**TASK DETAILS:**
A line qualifies if it holds the string "depth". Copy every qualifying line from the records.

(Stored items)
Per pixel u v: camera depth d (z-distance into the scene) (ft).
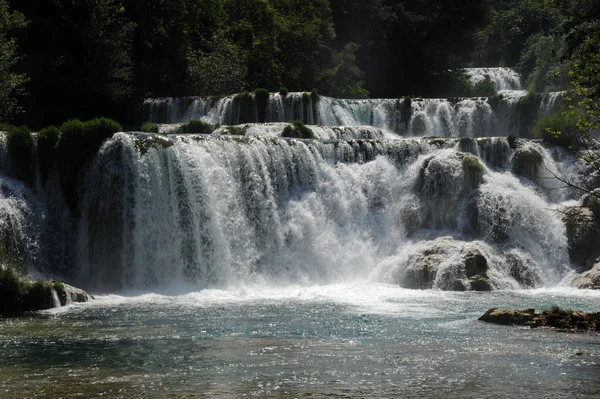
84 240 104.47
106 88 158.10
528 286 104.63
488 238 110.93
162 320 73.82
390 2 257.96
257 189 111.24
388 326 70.03
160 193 104.78
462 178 116.06
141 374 50.83
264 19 215.92
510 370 51.75
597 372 51.08
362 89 230.89
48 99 157.69
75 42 162.91
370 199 117.70
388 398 44.75
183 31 185.57
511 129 159.02
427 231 115.03
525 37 294.46
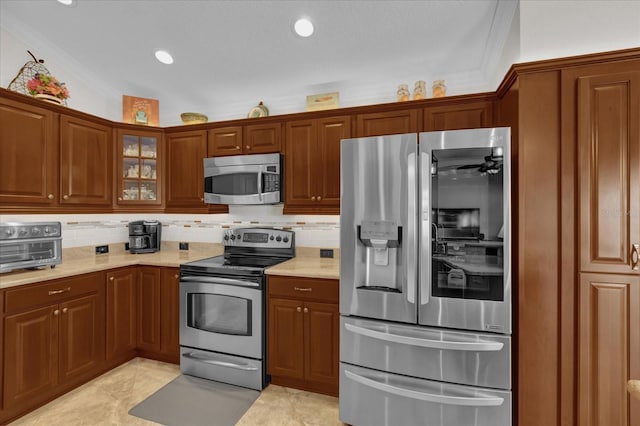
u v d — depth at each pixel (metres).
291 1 2.00
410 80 2.54
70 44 2.53
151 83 2.93
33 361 1.92
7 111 2.04
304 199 2.51
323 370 2.10
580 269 1.53
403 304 1.70
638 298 1.46
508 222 1.54
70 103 2.71
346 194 1.81
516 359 1.65
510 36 1.86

**RESULT OF THE TASK:**
Per pixel u v: camera depth d (z-distance into the scene) (ft).
u v d — depth at each pixel (metres).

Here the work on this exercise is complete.